As Allied nations commemorate the 75th anniversary of the largest amphibious landing in military history, historian David Kenyon reveals in “Bletchley Park and D-Day: The Untold Story of How the Battle of Normandy Was Won” that the British signals intelligence operation, by then known as “Ultra,” reached its peak performance only immediately prior to the beginning of Operation Overlord, the codename given for the invasion. By the day the first troops landed, Mr. Kenyon writes, Bletchley Park had become “an intelligence factory, with ancillary operations conducted all around the UK.”

. . . .

It all began in the summer of 1938, as war with Nazi Germany loomed. British intelligence purchased the country estate called Bletchley Park and relocated the Government Code and Cipher School there from its headquarters some 50 miles to the southeast in central London. Polish and French efforts to crack the Enigma codes had already begun. But in 1939 the British, laboring in sparsely furnished huts amid the quiet and secluded surroundings of Bletchley Park, began working around the clock on the problem.

Hut 6, for example, was responsible for deciphering German army and air force Enigma codes. The intensive analysis of enemy communications traffic carried out in Hut 6 helped produce a map of German networks, army movements and formulations. Decrypted messages helped locate the headquarters of the elite SS Panzer-Korps divisions and informed the Allied commanders of the locations and strengths of SS units in France.

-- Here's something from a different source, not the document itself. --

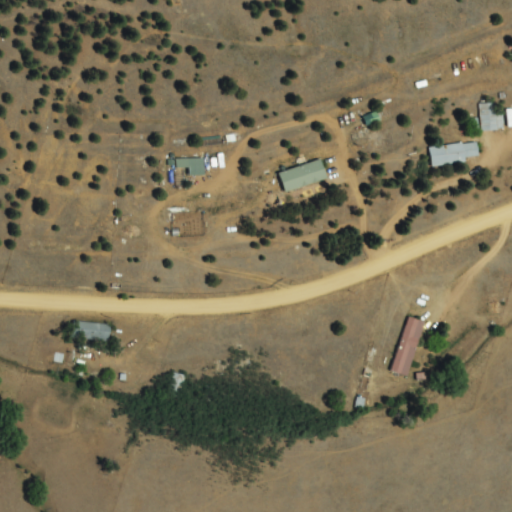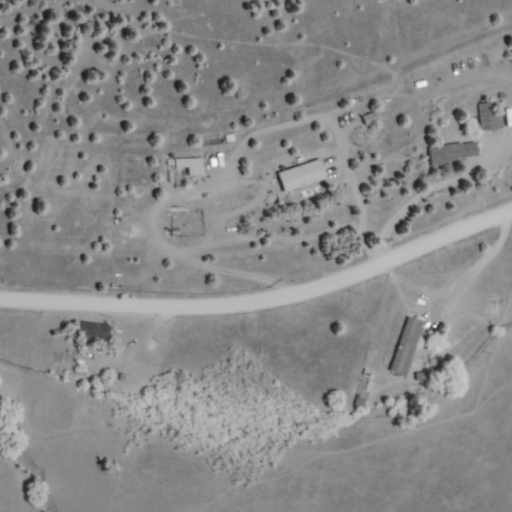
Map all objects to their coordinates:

Mr. Kenyon draws attention to how Bletchley provided the intelligence necessary to ensure the success of the D-Day invasion, as well as corroborating the effectiveness of the false plans laid out to fool Hitler into believing the invasion would happen further up the coast, near Calais.
Among the most valuable sources of intelligence were the decrypted “Fish” messages intercepted from the “Bream” and “Jellyfish” networks. Bream was the communication link between Berlin and Field Marshal Albert Kesselring in Italy. Jellyfish was the teleprinter connection between Field Marshal Gerd von Rundstedt—Hitler’s commander in chief in the West—and his masters. The first Jellyfish breaks came in April 1944, mere weeks before D-Day, and allowed the Allies to read the top-secret messages and strategic discussions between von Rundstedt and Hitler’s military command.